* [What you have to do]
Render the items below as a CSV with two columns, item and answer, one row per item. Put each item's text and its answer in its own quoted field, with every line break replaced by a space.

* [Supplied entries]
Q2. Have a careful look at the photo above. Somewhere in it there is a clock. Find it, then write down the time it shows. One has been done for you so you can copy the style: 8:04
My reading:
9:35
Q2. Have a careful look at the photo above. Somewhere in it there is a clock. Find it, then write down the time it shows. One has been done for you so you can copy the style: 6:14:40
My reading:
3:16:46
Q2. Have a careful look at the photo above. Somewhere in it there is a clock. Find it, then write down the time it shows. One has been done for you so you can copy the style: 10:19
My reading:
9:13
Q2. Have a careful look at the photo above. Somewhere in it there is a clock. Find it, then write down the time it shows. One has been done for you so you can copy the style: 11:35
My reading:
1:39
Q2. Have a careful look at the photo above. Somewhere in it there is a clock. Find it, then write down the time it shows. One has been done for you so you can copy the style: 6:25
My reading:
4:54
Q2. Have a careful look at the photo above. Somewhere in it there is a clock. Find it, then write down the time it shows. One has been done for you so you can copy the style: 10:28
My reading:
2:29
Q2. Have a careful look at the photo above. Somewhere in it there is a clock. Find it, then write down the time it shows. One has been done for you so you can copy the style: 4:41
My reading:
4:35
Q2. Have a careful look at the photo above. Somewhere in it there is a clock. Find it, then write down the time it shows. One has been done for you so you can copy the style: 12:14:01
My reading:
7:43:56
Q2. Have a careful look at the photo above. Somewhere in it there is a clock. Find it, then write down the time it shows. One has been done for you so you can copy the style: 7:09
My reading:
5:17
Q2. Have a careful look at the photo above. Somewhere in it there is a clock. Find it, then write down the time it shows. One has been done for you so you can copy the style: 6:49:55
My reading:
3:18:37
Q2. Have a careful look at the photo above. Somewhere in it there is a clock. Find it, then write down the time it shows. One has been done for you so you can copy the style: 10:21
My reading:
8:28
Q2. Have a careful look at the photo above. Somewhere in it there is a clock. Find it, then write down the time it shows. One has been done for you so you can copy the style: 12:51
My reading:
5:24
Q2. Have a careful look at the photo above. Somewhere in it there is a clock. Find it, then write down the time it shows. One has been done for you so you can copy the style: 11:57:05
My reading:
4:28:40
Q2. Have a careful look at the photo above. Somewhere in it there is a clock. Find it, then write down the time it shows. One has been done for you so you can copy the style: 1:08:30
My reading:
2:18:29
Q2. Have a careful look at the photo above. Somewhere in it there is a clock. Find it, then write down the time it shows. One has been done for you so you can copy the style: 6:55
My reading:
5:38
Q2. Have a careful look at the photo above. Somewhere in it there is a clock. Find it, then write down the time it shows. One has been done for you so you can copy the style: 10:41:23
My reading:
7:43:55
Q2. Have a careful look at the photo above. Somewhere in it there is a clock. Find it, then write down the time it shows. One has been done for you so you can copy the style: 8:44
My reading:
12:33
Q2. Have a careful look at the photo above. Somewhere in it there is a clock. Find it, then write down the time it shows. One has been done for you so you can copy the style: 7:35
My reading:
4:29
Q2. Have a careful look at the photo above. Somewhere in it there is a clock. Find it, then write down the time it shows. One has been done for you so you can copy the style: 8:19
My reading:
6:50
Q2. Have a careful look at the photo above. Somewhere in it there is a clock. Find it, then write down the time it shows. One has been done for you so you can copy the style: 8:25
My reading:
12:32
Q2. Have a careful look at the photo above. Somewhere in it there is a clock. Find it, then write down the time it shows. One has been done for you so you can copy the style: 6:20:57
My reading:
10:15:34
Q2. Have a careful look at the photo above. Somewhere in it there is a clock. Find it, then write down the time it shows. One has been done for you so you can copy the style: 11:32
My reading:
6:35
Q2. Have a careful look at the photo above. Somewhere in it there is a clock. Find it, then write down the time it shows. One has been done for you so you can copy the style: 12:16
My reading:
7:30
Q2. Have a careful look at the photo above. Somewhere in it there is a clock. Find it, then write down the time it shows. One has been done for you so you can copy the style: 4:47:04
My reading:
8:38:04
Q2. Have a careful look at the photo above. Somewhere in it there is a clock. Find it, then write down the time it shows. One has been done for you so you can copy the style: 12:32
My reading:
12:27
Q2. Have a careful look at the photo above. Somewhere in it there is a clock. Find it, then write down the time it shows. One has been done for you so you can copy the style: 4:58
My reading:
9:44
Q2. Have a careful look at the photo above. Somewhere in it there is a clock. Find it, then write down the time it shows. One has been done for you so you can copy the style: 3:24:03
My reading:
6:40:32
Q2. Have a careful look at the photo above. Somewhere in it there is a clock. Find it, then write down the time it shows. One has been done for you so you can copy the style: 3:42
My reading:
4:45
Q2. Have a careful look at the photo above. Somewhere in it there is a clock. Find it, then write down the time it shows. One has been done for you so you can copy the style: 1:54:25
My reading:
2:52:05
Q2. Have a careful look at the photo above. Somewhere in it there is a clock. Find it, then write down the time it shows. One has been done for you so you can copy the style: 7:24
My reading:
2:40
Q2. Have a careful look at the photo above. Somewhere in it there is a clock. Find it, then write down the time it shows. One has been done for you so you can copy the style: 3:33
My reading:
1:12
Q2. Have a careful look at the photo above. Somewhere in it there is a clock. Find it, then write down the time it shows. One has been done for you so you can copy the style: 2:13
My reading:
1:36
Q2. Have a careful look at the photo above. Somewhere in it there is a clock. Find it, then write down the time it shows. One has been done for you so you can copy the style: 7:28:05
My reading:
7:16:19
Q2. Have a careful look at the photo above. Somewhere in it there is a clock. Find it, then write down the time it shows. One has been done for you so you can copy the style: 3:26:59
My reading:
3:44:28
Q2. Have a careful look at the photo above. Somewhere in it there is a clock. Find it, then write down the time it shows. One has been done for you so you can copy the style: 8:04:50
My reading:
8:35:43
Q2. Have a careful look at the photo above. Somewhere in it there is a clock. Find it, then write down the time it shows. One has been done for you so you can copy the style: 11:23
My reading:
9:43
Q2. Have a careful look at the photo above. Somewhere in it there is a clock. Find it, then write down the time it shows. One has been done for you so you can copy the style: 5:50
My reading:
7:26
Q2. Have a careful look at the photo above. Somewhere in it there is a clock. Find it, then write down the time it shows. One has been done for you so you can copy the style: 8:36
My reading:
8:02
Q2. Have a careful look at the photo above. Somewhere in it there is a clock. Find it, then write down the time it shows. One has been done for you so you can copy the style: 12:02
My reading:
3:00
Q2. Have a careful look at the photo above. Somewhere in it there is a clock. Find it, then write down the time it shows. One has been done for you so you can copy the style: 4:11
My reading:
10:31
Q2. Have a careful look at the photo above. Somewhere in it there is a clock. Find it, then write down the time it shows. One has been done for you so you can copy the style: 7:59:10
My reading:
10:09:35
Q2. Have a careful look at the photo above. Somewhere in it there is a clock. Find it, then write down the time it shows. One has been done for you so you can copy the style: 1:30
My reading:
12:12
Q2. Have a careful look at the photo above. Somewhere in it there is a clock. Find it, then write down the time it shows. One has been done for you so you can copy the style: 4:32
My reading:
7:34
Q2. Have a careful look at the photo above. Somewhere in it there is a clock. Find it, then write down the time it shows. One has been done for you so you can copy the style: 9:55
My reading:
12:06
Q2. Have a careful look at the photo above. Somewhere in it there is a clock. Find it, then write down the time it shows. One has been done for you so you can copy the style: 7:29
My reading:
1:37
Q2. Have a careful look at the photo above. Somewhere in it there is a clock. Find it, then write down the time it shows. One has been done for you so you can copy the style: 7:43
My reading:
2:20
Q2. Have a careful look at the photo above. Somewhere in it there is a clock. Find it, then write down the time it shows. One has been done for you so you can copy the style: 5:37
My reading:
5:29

* [Written solution]
item,answer
"Q2. Have a careful look at the photo above. Somewhere in it there is a clock. Find it, then write down the time it shows. One has been done for you so you can copy the style: 8:04 My reading:","9:35"
"Q2. Have a careful look at the photo above. Somewhere in it there is a clock. Find it, then write down the time it shows. One has been done for you so you can copy the style: 6:14:40 My reading:","3:16:46"
"Q2. Have a careful look at the photo above. Somewhere in it there is a clock. Find it, then write down the time it shows. One has been done for you so you can copy the style: 10:19 My reading:","9:13"
"Q2. Have a careful look at the photo above. Somewhere in it there is a clock. Find it, then write down the time it shows. One has been done for you so you can copy the style: 11:35 My reading:","1:39"
"Q2. Have a careful look at the photo above. Somewhere in it there is a clock. Find it, then write down the time it shows. One has been done for you so you can copy the style: 6:25 My reading:","4:54"
"Q2. Have a careful look at the photo above. Somewhere in it there is a clock. Find it, then write down the time it shows. One has been done for you so you can copy the style: 10:28 My reading:","2:29"
"Q2. Have a careful look at the photo above. Somewhere in it there is a clock. Find it, then write down the time it shows. One has been done for you so you can copy the style: 4:41 My reading:","4:35"
"Q2. Have a careful look at the photo above. Somewhere in it there is a clock. Find it, then write down the time it shows. One has been done for you so you can copy the style: 12:14:01 My reading:","7:43:56"
"Q2. Have a careful look at the photo above. Somewhere in it there is a clock. Find it, then write down the time it shows. One has been done for you so you can copy the style: 7:09 My reading:","5:17"
"Q2. Have a careful look at the photo above. Somewhere in it there is a clock. Find it, then write down the time it shows. One has been done for you so you can copy the style: 6:49:55 My reading:","3:18:37"
"Q2. Have a careful look at the photo above. Somewhere in it there is a clock. Find it, then write down the time it shows. One has been done for you so you can copy the style: 10:21 My reading:","8:28"
"Q2. Have a careful look at the photo above. Somewhere in it there is a clock. Find it, then write down the time it shows. One has been done for you so you can copy the style: 12:51 My reading:","5:24"
"Q2. Have a careful look at the photo above. Somewhere in it there is a clock. Find it, then write down the time it shows. One has been done for you so you can copy the style: 11:57:05 My reading:","4:28:40"
"Q2. Have a careful look at the photo above. Somewhere in it there is a clock. Find it, then write down the time it shows. One has been done for you so you can copy the style: 1:08:30 My reading:","2:18:29"
"Q2. Have a careful look at the photo above. Somewhere in it there is a clock. Find it, then write down the time it shows. One has been done for you so you can copy the style: 6:55 My reading:","5:38"
"Q2. Have a careful look at the photo above. Somewhere in it there is a clock. Find it, then write down the time it shows. One has been done for you so you can copy the style: 10:41:23 My reading:","7:43:55"
"Q2. Have a careful look at the photo above. Somewhere in it there is a clock. Find it, then write down the time it shows. One has been done for you so you can copy the style: 8:44 My reading:","12:33"
"Q2. Have a careful look at the photo above. Somewhere in it there is a clock. Find it, then write down the time it shows. One has been done for you so you can copy the style: 7:35 My reading:","4:29"
"Q2. Have a careful look at the photo above. Somewhere in it there is a clock. Find it, then write down the time it shows. One has been done for you so you can copy the style: 8:19 My reading:","6:50"
"Q2. Have a careful look at the photo above. Somewhere in it there is a clock. Find it, then write down the time it shows. One has been done for you so you can copy the style: 8:25 My reading:","12:32"
"Q2. Have a careful look at the photo above. Somewhere in it there is a clock. Find it, then write down the time it shows. One has been done for you so you can copy the style: 6:20:57 My reading:","10:15:34"
"Q2. Have a careful look at the photo above. Somewhere in it there is a clock. Find it, then write down the time it shows. One has been done for you so you can copy the style: 11:32 My reading:","6:35"
"Q2. Have a careful look at the photo above. Somewhere in it there is a clock. Find it, then write down the time it shows. One has been done for you so you can copy the style: 12:16 My reading:","7:30"
"Q2. Have a careful look at the photo above. Somewhere in it there is a clock. Find it, then write down the time it shows. One has been done for you so you can copy the style: 4:47:04 My reading:","8:38:04"
"Q2. Have a careful look at the photo above. Somewhere in it there is a clock. Find it, then write down the time it shows. One has been done for you so you can copy the style: 12:32 My reading:","12:27"
"Q2. Have a careful look at the photo above. Somewhere in it there is a clock. Find it, then write down the time it shows. One has been done for you so you can copy the style: 4:58 My reading:","9:44"
"Q2. Have a careful look at the photo above. Somewhere in it there is a clock. Find it, then write down the time it shows. One has been done for you so you can copy the style: 3:24:03 My reading:","6:40:32"
"Q2. Have a careful look at the photo above. Somewhere in it there is a clock. Find it, then write down the time it shows. One has been done for you so you can copy the style: 3:42 My reading:","4:45"
"Q2. Have a careful look at the photo above. Somewhere in it there is a clock. Find it, then write down the time it shows. One has been done for you so you can copy the style: 1:54:25 My reading:","2:52:05"
"Q2. Have a careful look at the photo above. Somewhere in it there is a clock. Find it, then write down the time it shows. One has been done for you so you can copy the style: 7:24 My reading:","2:40"
"Q2. Have a careful look at the photo above. Somewhere in it there is a clock. Find it, then write down the time it shows. One has been done for you so you can copy the style: 3:33 My reading:","1:12"
"Q2. Have a careful look at the photo above. Somewhere in it there is a clock. Find it, then write down the time it shows. One has been done for you so you can copy the style: 2:13 My reading:","1:36"
"Q2. Have a careful look at the photo above. Somewhere in it there is a clock. Find it, then write down the time it shows. One has been done for you so you can copy the style: 7:28:05 My reading:","7:16:19"
"Q2. Have a careful look at the photo above. Somewhere in it there is a clock. Find it, then write down the time it shows. One has been done for you so you can copy the style: 3:26:59 My reading:","3:44:28"
"Q2. Have a careful look at the photo above. Somewhere in it there is a clock. Find it, then write down the time it shows. One has been done for you so you can copy the style: 8:04:50 My reading:","8:35:43"
"Q2. Have a careful look at the photo above. Somewhere in it there is a clock. Find it, then write down the time it shows. One has been done for you so you can copy the style: 11:23 My reading:","9:43"
"Q2. Have a careful look at the photo above. Somewhere in it there is a clock. Find it, then write down the time it shows. One has been done for you so you can copy the style: 5:50 My reading:","7:26"
"Q2. Have a careful look at the photo above. Somewhere in it there is a clock. Find it, then write down the time it shows. One has been done for you so you can copy the style: 8:36 My reading:","8:02"
"Q2. Have a careful look at the photo above. Somewhere in it there is a clock. Find it, then write down the time it shows. One has been done for you so you can copy the style: 12:02 My reading:","3:00"
"Q2. Have a careful look at the photo above. Somewhere in it there is a clock. Find it, then write down the time it shows. One has been done for you so you can copy the style: 4:11 My reading:","10:31"
"Q2. Have a careful look at the photo above. Somewhere in it there is a clock. Find it, then write down the time it shows. One has been done for you so you can copy the style: 7:59:10 My reading:","10:09:35"
"Q2. Have a careful look at the photo above. Somewhere in it there is a clock. Find it, then write down the time it shows. One has been done for you so you can copy the style: 1:30 My reading:","12:12"
"Q2. Have a careful look at the photo above. Somewhere in it there is a clock. Find it, then write down the time it shows. One has been done for you so you can copy the style: 4:32 My reading:","7:34"
"Q2. Have a careful look at the photo above. Somewhere in it there is a clock. Find it, then write down the time it shows. One has been done for you so you can copy the style: 9:55 My reading:","12:06"
"Q2. Have a careful look at the photo above. Somewhere in it there is a clock. Find it, then write down the time it shows. One has been done for you so you can copy the style: 7:29 My reading:","1:37"
"Q2. Have a careful look at the photo above. Somewhere in it there is a clock. Find it, then write down the time it shows. One has been done for you so you can copy the style: 7:43 My reading:","2:20"
"Q2. Have a careful look at the photo above. Somewhere in it there is a clock. Find it, then write down the time it shows. One has been done for you so you can copy the style: 5:37 My reading:","5:29"